Dark matter is not some Kuhnian untestable idea. There is an active search for a dark matter particle, and a hot dispute over whether a 7-8 GeV dark matter particle has already been discovered.

Thursday, May 5, 2011

Frame dragging confirmed

Today's science news is that Einstein was right:
Four superconducting ping-pong balls floating in space have just confirmed two key predictions of Einstein’s general relativity, physicists announced in a press conference May 4.

“We have completed this landmark experiment testing Einstein’s universe, and Einstein survives,” said physicist Francis Everitt of Stanford University, the principal investigator on NASA’s Gravity Probe B mission.

The probe, which launched in 2004, was designed to test the effect Earth’s gravity has on the space-time around it. According to Einstein, the Earth warps its local space-time like a bowling ball sitting on a trampoline, a phenomenon called the geodetic effect. This effect means that a circle of fabric with the Earth’s circumference, about 24,900 miles, would be pulled into a shallow cone with a circumference 1.1 inches shorter.

The Earth also swirls the nearby space-time around with it as it rotates, like water spiraling around a drain, in an effect called frame-dragging.
An amazing amount of work went into this experiment. There was a lot of serious doubt as to whether it would produce any measurable results. Apparently there is still some dispute about how precisely the theory has been confirmed. The satellite stopped functioning in 2005, and NASA shut the team down in 2008. So how is it that they suddenly have some results, in 2011? It sounds like a desperately attempt to justify their funding by reinterpreting some old data.

Einstein did not have much to do with this. He did not write any papers on frame-dragging, as far as I know. He did write a lot of papers on relativity, and frame-dragging uses relativity, but not the relativity that he contributed.
Gravity Probe B is one of the longest-running NASA projects ever. It started in 1963, ...

Physicist Clifford Will of Washington University in St. Louis, head of the external review board for Gravity Probe B, called the research team’s efforts “heroic” and stressed the importance of testing fundamental theories of nature, not just taking them for granted.

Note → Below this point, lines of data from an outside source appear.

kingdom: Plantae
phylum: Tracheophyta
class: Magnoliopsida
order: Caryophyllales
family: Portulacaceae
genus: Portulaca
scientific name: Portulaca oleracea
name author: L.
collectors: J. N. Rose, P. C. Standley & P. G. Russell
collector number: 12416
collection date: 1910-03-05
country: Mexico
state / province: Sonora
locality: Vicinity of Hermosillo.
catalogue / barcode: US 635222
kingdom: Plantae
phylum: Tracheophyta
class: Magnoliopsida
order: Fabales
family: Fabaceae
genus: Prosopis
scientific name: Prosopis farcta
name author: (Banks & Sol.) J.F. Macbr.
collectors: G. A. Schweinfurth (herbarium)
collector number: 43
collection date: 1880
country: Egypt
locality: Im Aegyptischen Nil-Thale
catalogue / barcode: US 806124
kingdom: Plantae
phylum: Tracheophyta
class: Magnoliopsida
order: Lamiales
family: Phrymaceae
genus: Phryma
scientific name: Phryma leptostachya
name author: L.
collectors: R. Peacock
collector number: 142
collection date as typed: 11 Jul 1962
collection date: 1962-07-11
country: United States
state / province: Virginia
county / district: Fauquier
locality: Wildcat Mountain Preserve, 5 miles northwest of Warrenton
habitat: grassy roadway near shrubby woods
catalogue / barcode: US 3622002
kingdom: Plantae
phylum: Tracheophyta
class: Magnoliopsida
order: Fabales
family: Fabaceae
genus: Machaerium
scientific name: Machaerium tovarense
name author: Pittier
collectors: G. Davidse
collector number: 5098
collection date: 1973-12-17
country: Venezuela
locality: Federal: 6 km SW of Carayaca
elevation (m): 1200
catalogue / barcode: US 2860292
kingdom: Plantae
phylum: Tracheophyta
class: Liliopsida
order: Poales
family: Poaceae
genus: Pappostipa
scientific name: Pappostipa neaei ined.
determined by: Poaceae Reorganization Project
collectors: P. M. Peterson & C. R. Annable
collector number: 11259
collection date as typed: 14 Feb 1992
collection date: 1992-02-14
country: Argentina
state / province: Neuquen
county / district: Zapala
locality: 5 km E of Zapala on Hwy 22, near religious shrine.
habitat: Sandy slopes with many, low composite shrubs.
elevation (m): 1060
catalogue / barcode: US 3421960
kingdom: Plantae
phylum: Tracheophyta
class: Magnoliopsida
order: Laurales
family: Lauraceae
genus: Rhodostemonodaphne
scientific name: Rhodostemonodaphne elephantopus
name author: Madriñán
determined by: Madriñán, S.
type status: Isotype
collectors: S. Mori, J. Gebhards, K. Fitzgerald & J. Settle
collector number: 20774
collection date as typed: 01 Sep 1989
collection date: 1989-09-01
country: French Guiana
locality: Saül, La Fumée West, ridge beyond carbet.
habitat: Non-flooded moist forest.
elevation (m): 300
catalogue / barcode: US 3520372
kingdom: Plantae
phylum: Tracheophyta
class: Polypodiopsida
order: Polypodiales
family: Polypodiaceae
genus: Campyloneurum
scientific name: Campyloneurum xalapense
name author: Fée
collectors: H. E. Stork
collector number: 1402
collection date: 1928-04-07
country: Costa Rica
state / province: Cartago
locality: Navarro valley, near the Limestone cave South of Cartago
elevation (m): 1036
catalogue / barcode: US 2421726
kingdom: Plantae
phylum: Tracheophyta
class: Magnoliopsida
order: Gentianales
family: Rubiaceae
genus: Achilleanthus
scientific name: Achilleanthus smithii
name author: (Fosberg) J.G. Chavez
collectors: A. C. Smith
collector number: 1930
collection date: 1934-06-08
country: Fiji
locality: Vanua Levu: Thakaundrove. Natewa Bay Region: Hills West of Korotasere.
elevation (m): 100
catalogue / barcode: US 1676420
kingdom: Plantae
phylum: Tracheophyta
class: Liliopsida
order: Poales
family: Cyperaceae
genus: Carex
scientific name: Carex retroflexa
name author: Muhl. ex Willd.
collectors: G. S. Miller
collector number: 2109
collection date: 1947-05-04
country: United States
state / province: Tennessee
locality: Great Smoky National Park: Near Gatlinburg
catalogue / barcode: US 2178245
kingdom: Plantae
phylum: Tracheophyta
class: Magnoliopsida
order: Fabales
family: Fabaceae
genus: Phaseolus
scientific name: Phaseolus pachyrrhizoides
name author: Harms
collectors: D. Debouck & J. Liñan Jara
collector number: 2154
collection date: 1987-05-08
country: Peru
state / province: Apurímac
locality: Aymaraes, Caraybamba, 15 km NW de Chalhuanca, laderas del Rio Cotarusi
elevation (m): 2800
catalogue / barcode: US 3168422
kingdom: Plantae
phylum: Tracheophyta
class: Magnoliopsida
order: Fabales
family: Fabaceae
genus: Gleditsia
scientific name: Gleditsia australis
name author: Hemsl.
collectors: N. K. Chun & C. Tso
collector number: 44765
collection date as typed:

“It is popular lore that Einstein was right, but no such book is ever completely closed in science,” he said. “While the result in this case does support Einstein, it didn’t have
to.”
Will is a big Einstein idolizer.

Dennis Overbye at the NY Times explains:
Einstein’s theory relates gravity to the sagging of cosmic geometry under the influence of matter and energy, the way a sleeper makes a mattress sag. One consequence is that a massive spinning object like Earth should spin up the empty space around it, the way twirling the straw in a Frappuccino sets the drink and the whole Venti-size cup spinning around with it, an effect called frame dragging. Astronomers think this effect, although minuscule for Earth, could play a role in the black hole dynamos that power quasars.
Overbye is another Einstein idolizer. He wrote a whole biography of Einstein.